[[ Entries provided open ]]

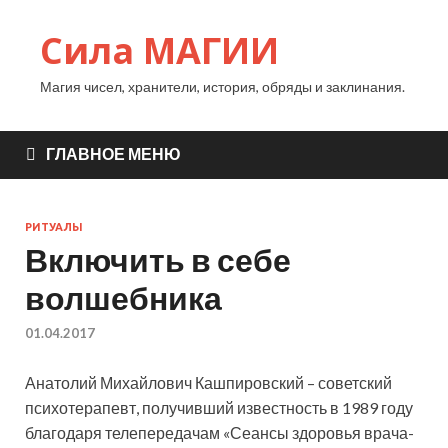
Сила МАГИИ
Магия чисел, хранители, история, обряды и заклинания.
ГЛАВНОЕ МЕНЮ
РИТУАЛЫ
Включить в себе
волшебника
01.04.2017
Анатолий Михайлович Кашпировский – советский
психотерапевт, получивший известность в 1989 году
благодаря телепередачам «Сеансы здоровья врача-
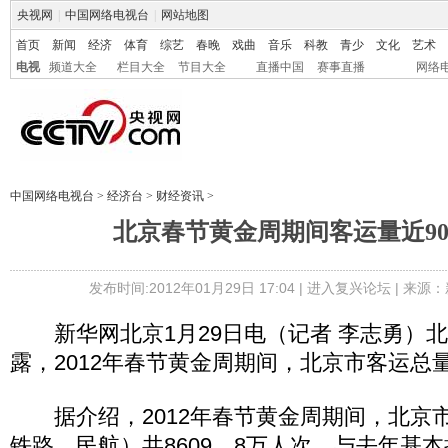
央视网
|
中国网络电视台
|
网站地图
首页
新闻
经济
体育
综艺
春晚
戏曲
音乐
科教
青少
文化
艺术
电视
频道大全
栏目大全
节目大全
直播中国
赛事直播
网络
中国网络电视台
>
经济台
>
财经资讯
>
北京春节黄金周期间客运量近90
发布时间:2012年01月29日 17:04 |
进入复兴论坛
| 来源：
新华网北京1月29日电（记者 李志勇）北
露，2012年春节黄金周期间，北京市客运总
据介绍，2012年春节黄金周期间，北京
铁路、民航）共8609．8万人次，与去年基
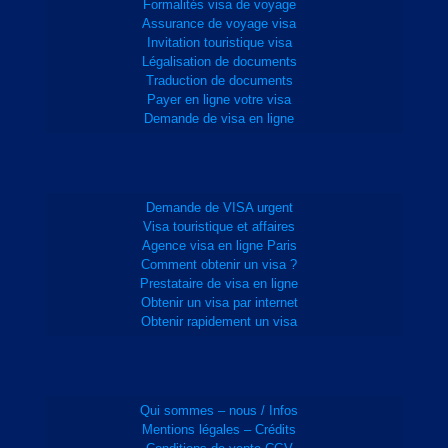
Formalités visa de voyage
Assurance de voyage visa
Invitation touristique visa
Légalisation de documents
Traduction de documents
Payer en ligne votre visa
Demande de visa en ligne
Demande de VISA urgent
Visa touristique et affaires
Agence visa en ligne Paris
Comment obtenir un visa ?
Prestataire de visa en ligne
Obtenir un visa par internet
Obtenir rapidement un visa
Qui sommes – nous / Infos
Mentions légales – Crédits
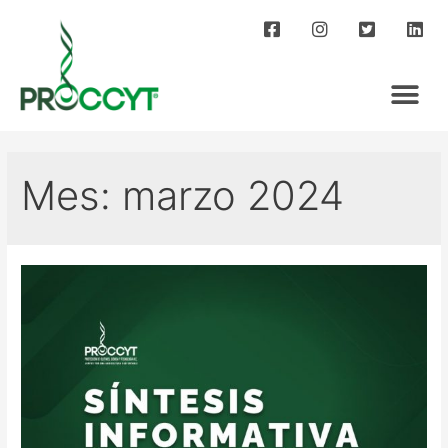
Mes:
marzo 2024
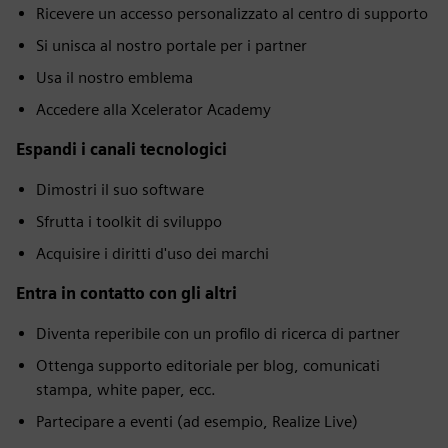
Ricevere un accesso personalizzato al centro di supporto
Si unisca al nostro portale per i partner
Usa il nostro emblema
Accedere alla Xcelerator Academy
Espandi i canali tecnologici
Dimostri il suo software
Sfrutta i toolkit di sviluppo
Acquisire i diritti d'uso dei marchi
Entra in contatto con gli altri
Diventa reperibile con un profilo di ricerca di partner
Ottenga supporto editoriale per blog, comunicati
stampa, white paper, ecc.
Partecipare a eventi (ad esempio, Realize Live)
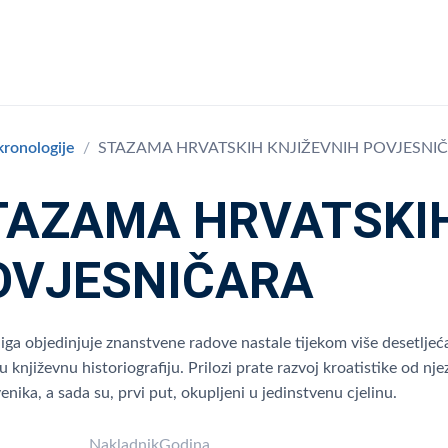
 kronologije
STAZAMA HRVATSKIH KNJIŽEVNIH POVJESNI
TAZAMA HRVATSKIH
OVJESNIČARA
iga objedinjuje znanstvene radove nastale tijekom više desetljeća
u književnu historiografiju. Prilozi prate razvoj kroatistike od nj
enika, a sada su, prvi put, okupljeni u jedinstvenu cjelinu.
Nakladnik
Godina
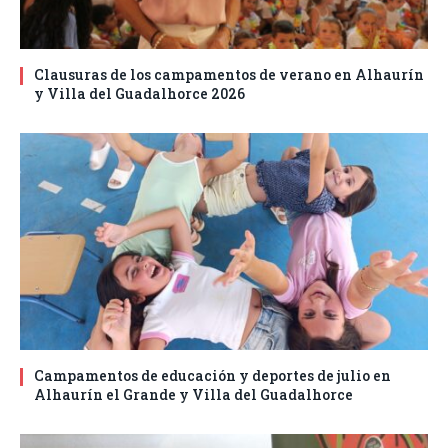
Clausuras de los campamentos de verano en Alhaurín
y Villa del Guadalhorce 2026
Campamentos de educación y deportes de julio en
Alhaurín el Grande y Villa del Guadalhorce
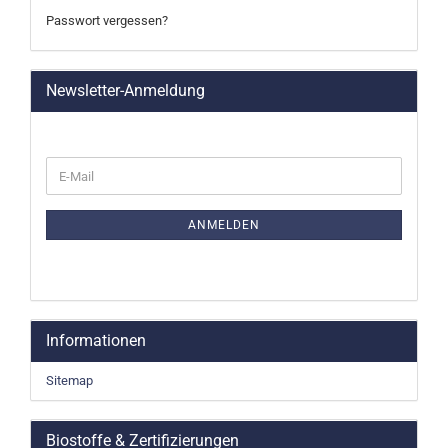
Passwort vergessen?
Newsletter-Anmeldung
WEITER
E-
ZUR
Mail
NEWSLETTER-
ANMELDUNG
ANMELDEN
Informationen
Sitemap
Biostoffe & Zertifizierungen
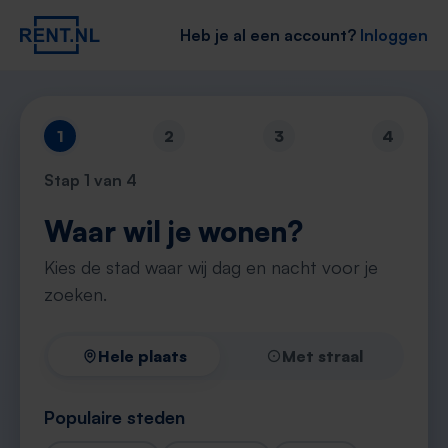
Heb je al een account?
Inloggen
1
2
3
4
Stap
1
van 4
Waar wil je wonen?
Kies de stad waar wij dag en nacht voor je
zoeken.
Hele plaats
Met straal
Populaire steden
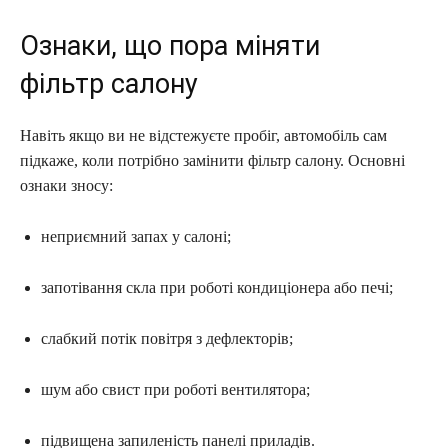
Ознаки, що пора міняти
фільтр салону
Навіть якщо ви не відстежуєте пробіг, автомобіль сам
підкаже, коли потрібно замінити фільтр салону. Основні
ознаки зносу:
неприємний запах у салоні;
запотівання скла при роботі кондиціонера або печі;
слабкий потік повітря з дефлекторів;
шум або свист при роботі вентилятора;
підвищена запиленість панелі приладів.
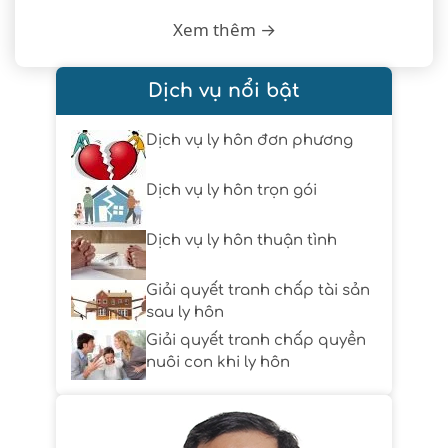
Xem thêm →
Dịch vụ nổi bật
Dịch vụ ly hôn đơn phương
Dịch vụ ly hôn trọn gói
Dịch vụ ly hôn thuận tình
Giải quyết tranh chấp tài sản
sau ly hôn
Giải quyết tranh chấp quyền
nuôi con khi ly hôn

[[ Entries provided closed ]]

Work to be completed
Output the lines of the data exactly, starting at the first and ending with the line that has "Entra in contatto con gli altri". Pictures are not part of it.

Reply to the exercise
Сила МАГИИ
Магия чисел, хранители, история, обряды и заклинания.
ГЛАВНОЕ МЕНЮ
РИТУАЛЫ
Включить в себе
волшебника
01.04.2017
Анатолий Михайлович Кашпировский – советский
психотерапевт, получивший известность в 1989 году
благодаря телепередачам «Сеансы здоровья врача-
央视网
|
中国网络电视台
|
网站地图
首页
新闻
经济
体育
综艺
春晚
戏曲
音乐
科教
青少
文化
艺术
电视
频道大全
栏目大全
节目大全
直播中国
赛事直播
网络
中国网络电视台
>
经济台
>
财经资讯
>
北京春节黄金周期间客运量近90
发布时间:2012年01月29日 17:04 |
进入复兴论坛
| 来源：
新华网北京1月29日电（记者 李志勇）北
露，2012年春节黄金周期间，北京市客运总
据介绍，2012年春节黄金周期间，北京
铁路、民航）共8609．8万人次，与去年基
Formalités visa de voyage
Assurance de voyage visa
Invitation touristique visa
Légalisation de documents
Traduction de documents
Payer en ligne votre visa
Demande de visa en ligne
Demande de VISA urgent
Visa touristique et affaires
Agence visa en ligne Paris
Comment obtenir un visa ?
Prestataire de visa en ligne
Obtenir un visa par internet
Obtenir rapidement un visa
Qui sommes – nous / Infos
Mentions légales – Crédits
Mes:
marzo 2024
Ricevere un accesso personalizzato al centro di supporto
Si unisca al nostro portale per i partner
Usa il nostro emblema
Accedere alla Xcelerator Academy
Espandi i canali tecnologici
Dimostri il suo software
Sfrutta i toolkit di sviluppo
Acquisire i diritti d'uso dei marchi
Entra in contatto con gli altri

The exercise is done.